■ PROMPT 1
In the thread about turning an enclosed trailer into a camper, what did the poster use to attach the portable closet to the trailer wall?
■ PROMPT 2
Retype the passage of the enclosed-trailer camper thread starting at "# 6x12 Enclosed" and ending at "info on it.".
■ PROMPT 3
Write what comes next in the forum thread on converting an enclosed trailer into a camper, picking up after its final line.

■ QUOTED PASSAGE
..............................

# 6x12 Enclosed trailer to camper conversion



## bamaboy (Sep 26, 2014)

Here is mine. Some folks was asking about it so I have posted some pics and a little info on it.

Here are some pics, I have recently started it to allow more comfort. It is a 6x12 enclosed trailer. The wooden frame is for my air mattress to sit down in with storage underneath it. The frame is 40 inches wide by 79 inches long. it allows my air mattress to sit down in the frame and have a place to put my wallet, phone, keys, etc...in the little area above the mattress near my head. The little closet looking thing is my portable closet, bought it at Wal-Mart for around $25 or so. I hang all my camo clothes in it. I secured it to the wall of the trailer with 1/2 inch conduit clamps. I have more shelving to put in and my two climbing stands hang on the opposite wall of the closet. This is a poor mans camper but it sleeps fine and does not leak. I will add more pics as the progress is made.


----------



## bamaboy (Sep 26, 2014)

More pics of it


----------



## bamaboy (Sep 26, 2014)

and some more....


----------



## T-N-T (Sep 27, 2014)

Bama, I have waiting on pics of this.  Poor man or rich man, you can haul gear most campers cannot.  And that is priceless.


----------



## bamaboy (Sep 27, 2014)

TopherAndTick said:


> Bama, I have waiting on pics of this.  Poor man or rich man, you can haul gear most campers cannot.  And that is priceless.



Thanks!! You inspired me with your build. I am not done yet but should be soon. Little details now is all that is left.


----------



## bamaboy (Sep 27, 2014)

.....more pics


----------



## bamaboy (Sep 27, 2014)

....couple more


----------



## T-N-T (Sep 27, 2014)

..............................

■ DATA SHOWN
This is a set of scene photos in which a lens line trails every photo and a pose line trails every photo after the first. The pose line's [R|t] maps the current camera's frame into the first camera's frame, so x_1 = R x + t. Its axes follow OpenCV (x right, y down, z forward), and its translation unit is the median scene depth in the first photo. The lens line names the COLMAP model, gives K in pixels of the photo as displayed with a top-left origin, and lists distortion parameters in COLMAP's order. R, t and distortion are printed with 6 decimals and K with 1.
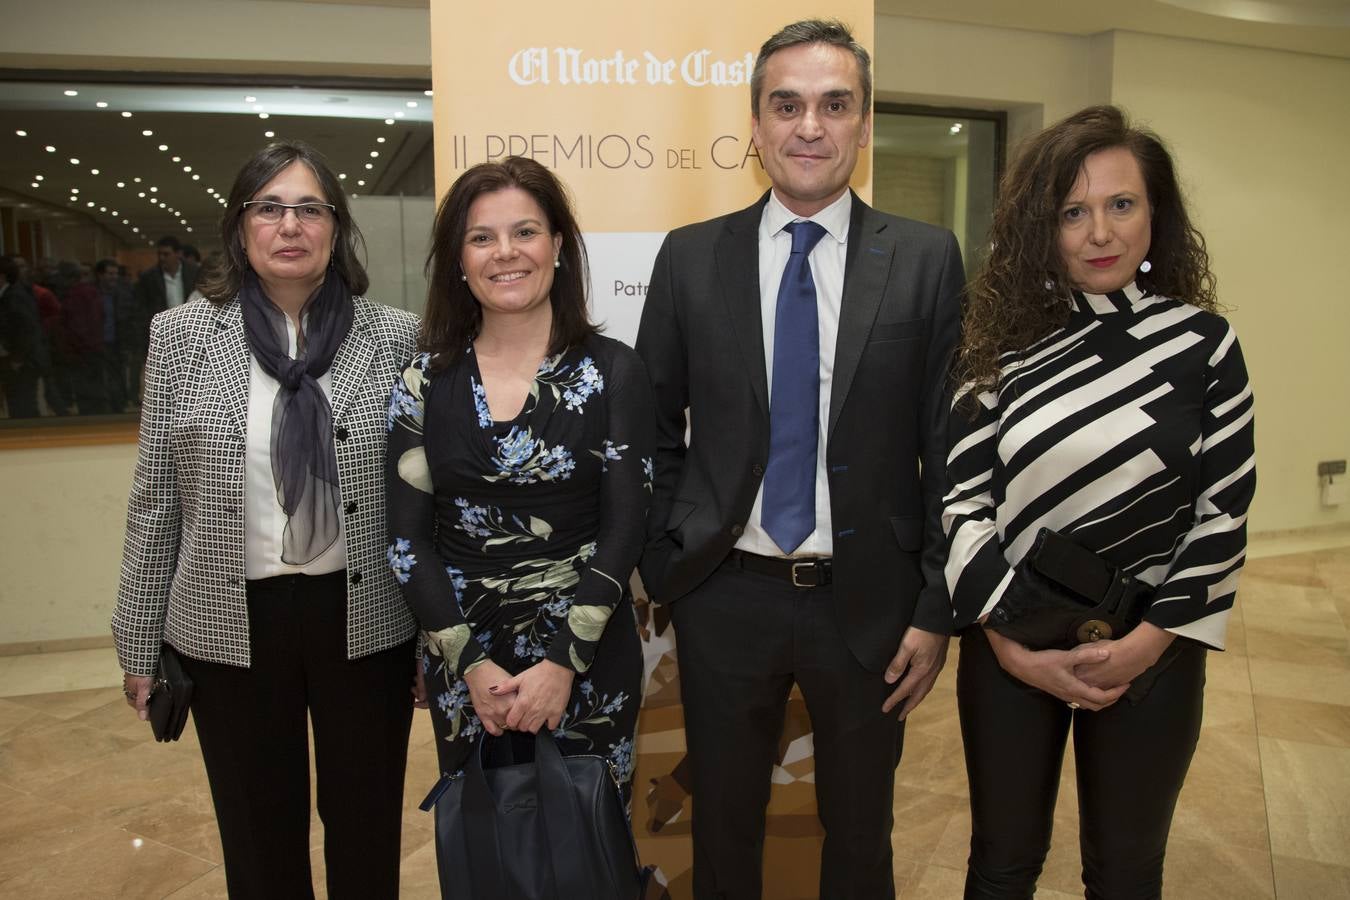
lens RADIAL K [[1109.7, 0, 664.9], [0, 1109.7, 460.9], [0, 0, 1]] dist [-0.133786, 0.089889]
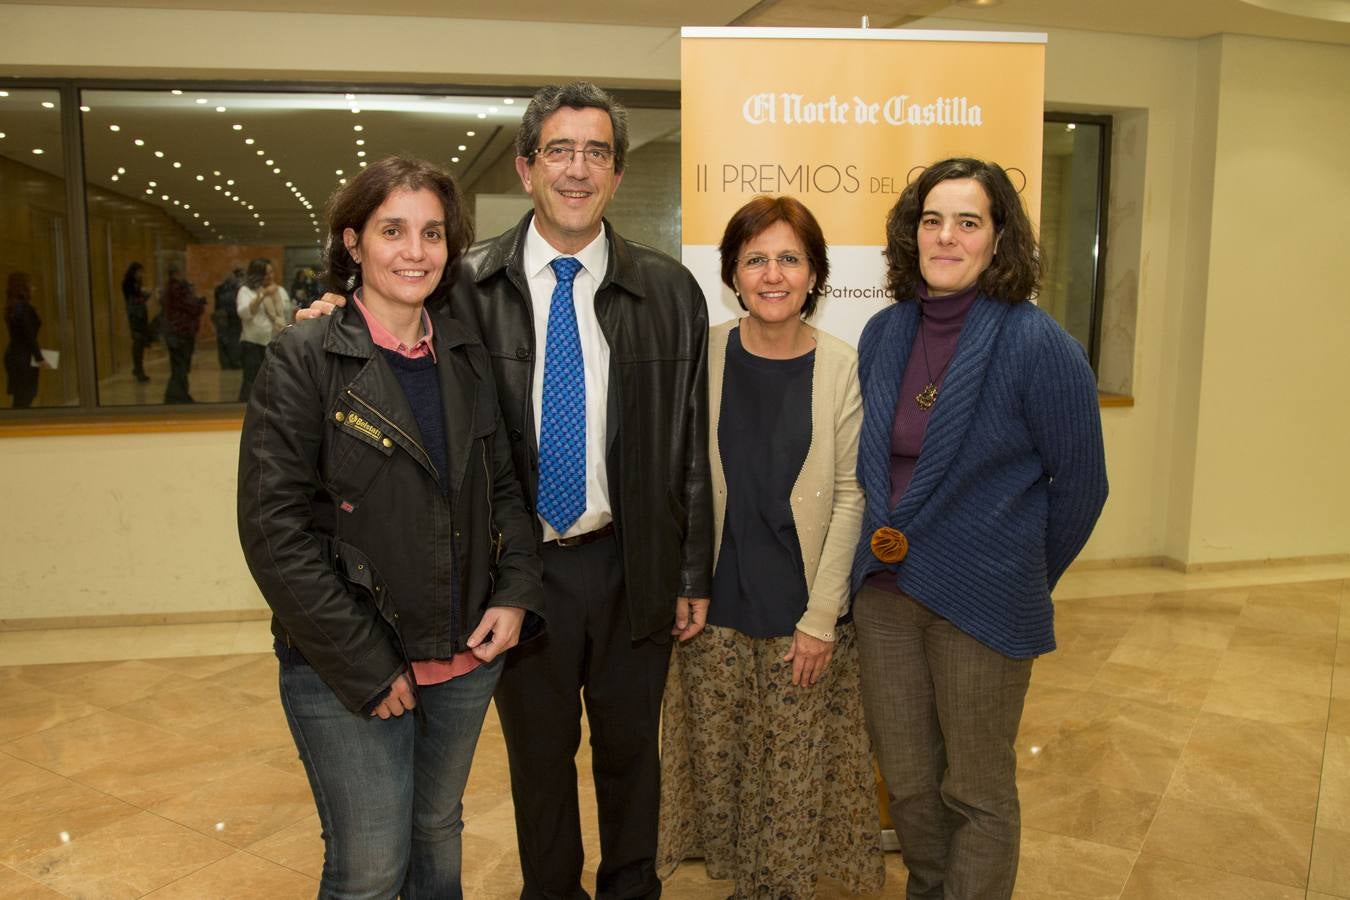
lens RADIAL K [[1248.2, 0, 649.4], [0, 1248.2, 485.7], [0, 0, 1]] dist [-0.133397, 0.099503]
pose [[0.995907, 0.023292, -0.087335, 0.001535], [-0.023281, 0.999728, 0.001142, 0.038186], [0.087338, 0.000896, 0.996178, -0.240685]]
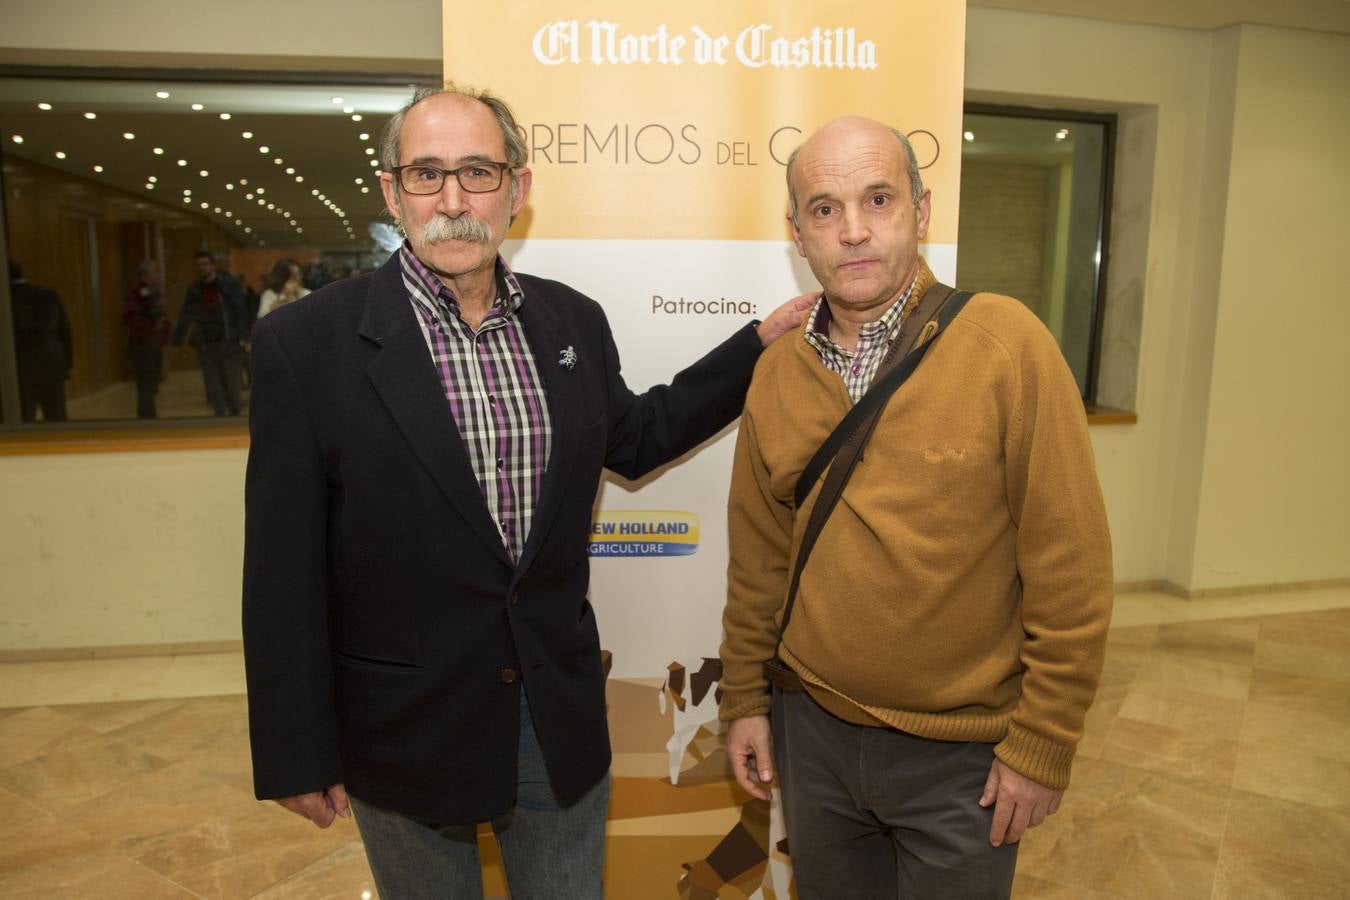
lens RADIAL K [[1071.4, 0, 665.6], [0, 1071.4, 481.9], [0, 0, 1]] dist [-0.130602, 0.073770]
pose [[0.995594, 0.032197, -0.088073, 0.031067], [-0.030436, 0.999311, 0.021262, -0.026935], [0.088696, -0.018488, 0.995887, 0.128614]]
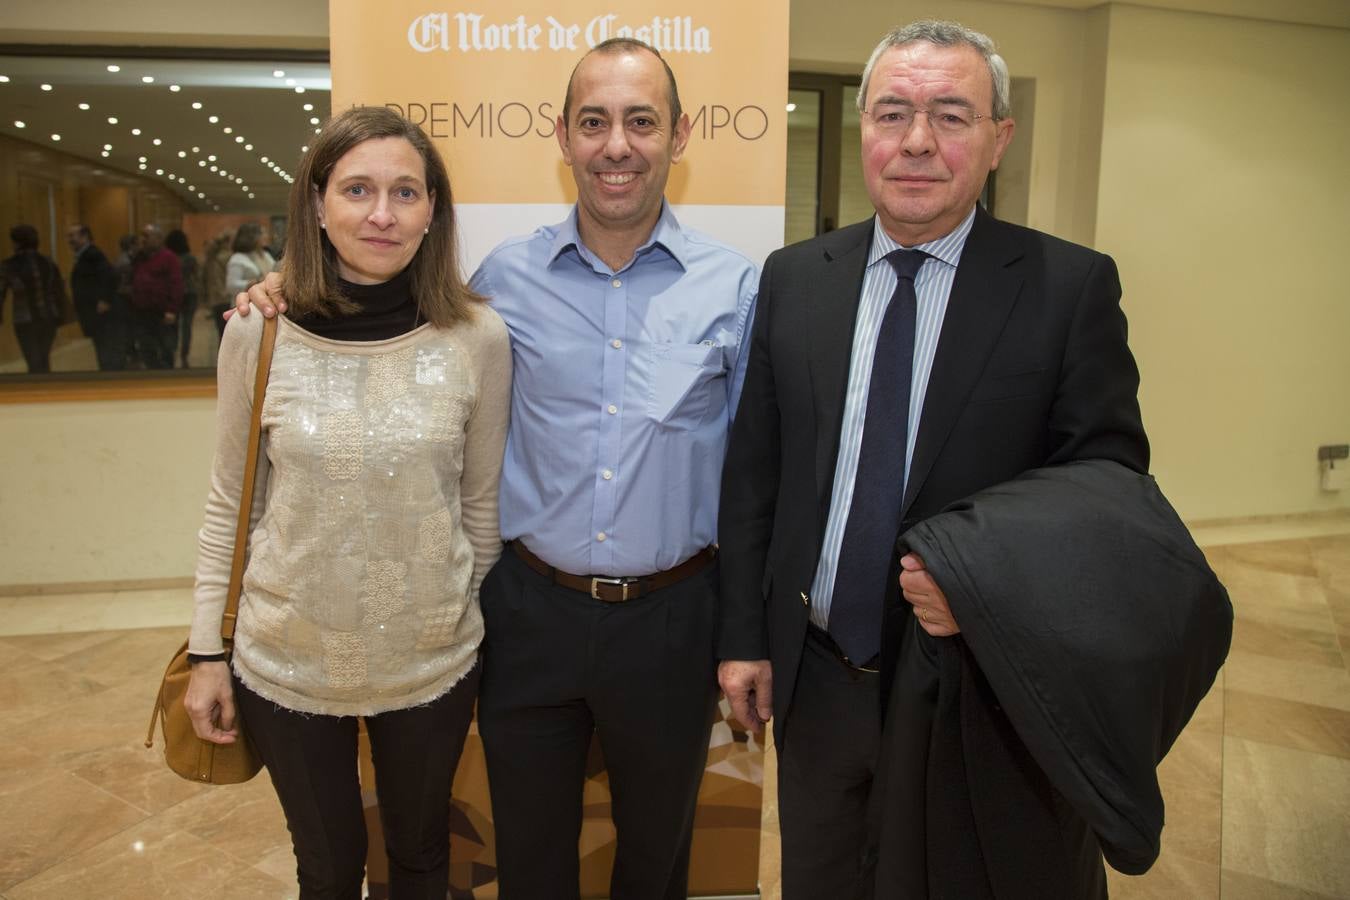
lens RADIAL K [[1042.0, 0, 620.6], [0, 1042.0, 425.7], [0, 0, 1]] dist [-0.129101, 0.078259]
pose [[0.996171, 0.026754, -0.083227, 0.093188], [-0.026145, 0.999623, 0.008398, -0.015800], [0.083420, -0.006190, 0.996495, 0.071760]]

..............................

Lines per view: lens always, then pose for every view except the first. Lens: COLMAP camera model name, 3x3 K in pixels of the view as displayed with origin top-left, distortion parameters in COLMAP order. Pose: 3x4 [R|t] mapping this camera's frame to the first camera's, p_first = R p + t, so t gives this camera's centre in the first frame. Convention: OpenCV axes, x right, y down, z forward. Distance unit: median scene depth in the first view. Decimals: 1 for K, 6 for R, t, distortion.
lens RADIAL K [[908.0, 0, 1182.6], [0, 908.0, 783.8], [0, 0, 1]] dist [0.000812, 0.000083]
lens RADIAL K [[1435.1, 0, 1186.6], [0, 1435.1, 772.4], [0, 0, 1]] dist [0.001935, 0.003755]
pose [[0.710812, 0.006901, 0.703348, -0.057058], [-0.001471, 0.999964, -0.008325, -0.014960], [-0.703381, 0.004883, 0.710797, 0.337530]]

..............................

■ ANSWER BOX 1
1/2 inch conduit clamps.

■ ANSWER BOX 2
# 6x12 Enclosed trailer to camper conversion



## bamaboy (Sep 26, 2014)

Here is mine. Some folks was asking about it so I have posted some pics and a little info on it.

■ ANSWER BOX 3
Dude,  when it comes to hunting out of something, you nailed it.

Not fancy.  Not full of bells and whistles.  But you can carry all of your hunting gear and be just fine on storage space for more!

I like what you have there as far as a hunting camper.  Or fishing.


----------



## bamaboy (Sep 27, 2014)

TopherAndTick said:


> Dude,  when it comes to hunting out of something, you nailed it.
> 
> Not fancy.  Not full of bells and whistles.  But you can carry all of your hunting gear and be just fine on storage space for more!
> 
> I like what you have there as far as a hunting camper.  Or fishing.



It is done now. I may have to make a change or two once it is in the woods being used. It hit me like a brick at the last moment that I could use blocks under the fold down ramp to make a porch. I put my table out there and a chair and boom it becomes a place for me to sit comfortable and be off the ground!! I am loving it!!! Thanks for your thread because it inspired me to make mine. The only thing left to do is to put my window in when it gets here.


----------



## Horns (Sep 27, 2014)

Nice job.


----------



## sparky (Sep 27, 2014)

you need to fix it so no one can lock you in


----------



## bamaboy (Sep 28, 2014)

sparky said:


> you need to fix it so no one can lock you in



Already got that problem solved. I will have 3 high quality custom made locks on all 3 locks and the single door has a hasp and throw bolt on the inside. The 3 locks were made by Master Lock. They are shot with a 357 and even torched, they are expensive at $56 a piece but well worth it. That was the very first thing I did.


----------



## Duff (Sep 28, 2014)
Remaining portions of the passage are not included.